• Text segment:
# Automated ML

TODO: Import Dependencies. In the cell below, import all the dependencies that you will need to complete the project.

In [None]:
from azureml.core import Workspace, Experiment,ScriptRunConfig
from azureml.train.automl import AutoMLConfig
from azureml.widgets import RunDetails
from azureml.core.compute import ComputeTarget, AmlCompute
from azureml.exceptions import ComputeTargetException
from azureml.data.dataset_factory import TabularDatasetFactory
from azureml.core.model import Model
from azureml.core.dataset import Dataset
from azureml.core.conda_dependencies import CondaDependencies
from azureml.core.environment import Environment
from azureml.core.webservice import Webservice
from azureml.core.webservice import AciWebservice
from azureml.core.model import Model, InferenceConfig
from azureml.interpret.scoring.scoring_explainer import TreeScoringExplainer, save
from sklearn.model_selection import train_test_split
import pandas as pd
import numpy as np
import joblib
import os
import json
import requests

In [None]:
ws = Workspace.from_config()

# choose a name for experiment
experiment_name = 'capstone_automl'

experiment=Experiment(ws, experiment_name)

In [None]:
cpu_cluster_name = "cpu-cluster"

try:
    compute_target = ComputeTarget(workspace=ws, name=cpu_cluster_name)
    print("Found existing cpu-cluster")
except ComputeTargetException:
    print("Creating new cpu-cluster")
    
    compute_config = AmlCompute.provisioning_configuration(vm_size="STANDARD_D2_V2",
                                                           min_nodes=0,
                                                           max_nodes=4)
    compute_target = ComputeTarget.create(ws, cpu_cluster_name, compute_config)
    
compute_target.wait_for_completion(show_output=True)

• Problem 1: Copy the Automated ML notebook word for word, in full.
• Problem 2: Turn the text lines of all the entries below into a single numbered list, skipping blank lines and leaving out the pictures.
The Automated ML notebook has no connection to the entries.

• Material for this exercise:
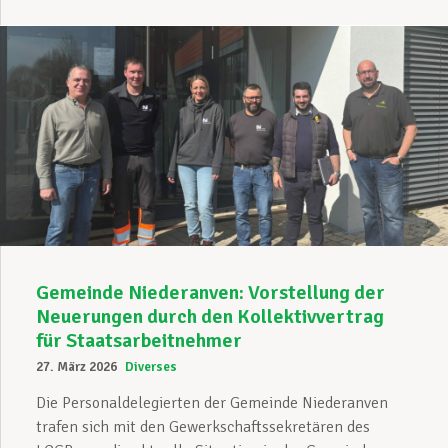
Gemeinde Niederanven: Vorstellung der
Neuerungen durch den Kollektivvertrag
für Staatsarbeitnehmer
27. März 2026
Diverses
Die Personaldelegierten der Gemeinde Niederanven
trafen sich mit den Gewerkschaftssekretären des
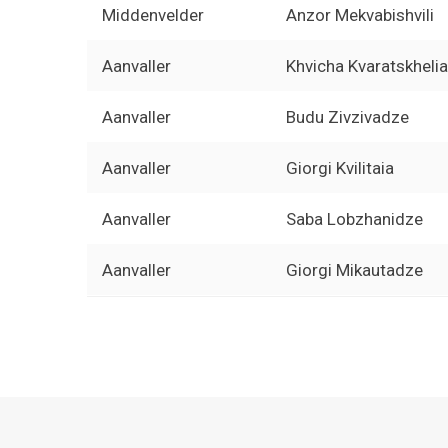
Middenvelder
Anzor Mekvabishvili
Aanvaller
Khvicha Kvaratskhelia
Aanvaller
Budu Zivzivadze
Aanvaller
Giorgi Kvilitaia
Aanvaller
Saba Lobzhanidze
Aanvaller
Giorgi Mikautadze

• Result 1:
# Automated ML

TODO: Import Dependencies. In the cell below, import all the dependencies that you will need to complete the project.

In [None]:
from azureml.core import Workspace, Experiment,ScriptRunConfig
from azureml.train.automl import AutoMLConfig
from azureml.widgets import RunDetails
from azureml.core.compute import ComputeTarget, AmlCompute
from azureml.exceptions import ComputeTargetException
from azureml.data.dataset_factory import TabularDatasetFactory
from azureml.core.model import Model
from azureml.core.dataset import Dataset
from azureml.core.conda_dependencies import CondaDependencies
from azureml.core.environment import Environment
from azureml.core.webservice import Webservice
from azureml.core.webservice import AciWebservice
from azureml.core.model import Model, InferenceConfig
from azureml.interpret.scoring.scoring_explainer import TreeScoringExplainer, save
from sklearn.model_selection import train_test_split
import pandas as pd
import numpy as np
import joblib
import os
import json
import requests

In [None]:
ws = Workspace.from_config()

# choose a name for experiment
experiment_name = 'capstone_automl'

experiment=Experiment(ws, experiment_name)

In [None]:
cpu_cluster_name = "cpu-cluster"

try:
    compute_target = ComputeTarget(workspace=ws, name=cpu_cluster_name)
    print("Found existing cpu-cluster")
except ComputeTargetException:
    print("Creating new cpu-cluster")
    
    compute_config = AmlCompute.provisioning_configuration(vm_size="STANDARD_D2_V2",
                                                           min_nodes=0,
                                                           max_nodes=4)
    compute_target = ComputeTarget.create(ws, cpu_cluster_name, compute_config)
    
compute_target.wait_for_completion(show_output=True)

• Result 2:
1. Gemeinde Niederanven: Vorstellung der
2. Neuerungen durch den Kollektivvertrag
3. für Staatsarbeitnehmer
4. 27. März 2026
5. Diverses
6. Die Personaldelegierten der Gemeinde Niederanven
7. trafen sich mit den Gewerkschaftssekretären des
8. Middenvelder
9. Anzor Mekvabishvili
10. Aanvaller
11. Khvicha Kvaratskhelia
12. Aanvaller
13. Budu Zivzivadze
14. Aanvaller
15. Giorgi Kvilitaia
16. Aanvaller
17. Saba Lobzhanidze
18. Aanvaller
19. Giorgi Mikautadze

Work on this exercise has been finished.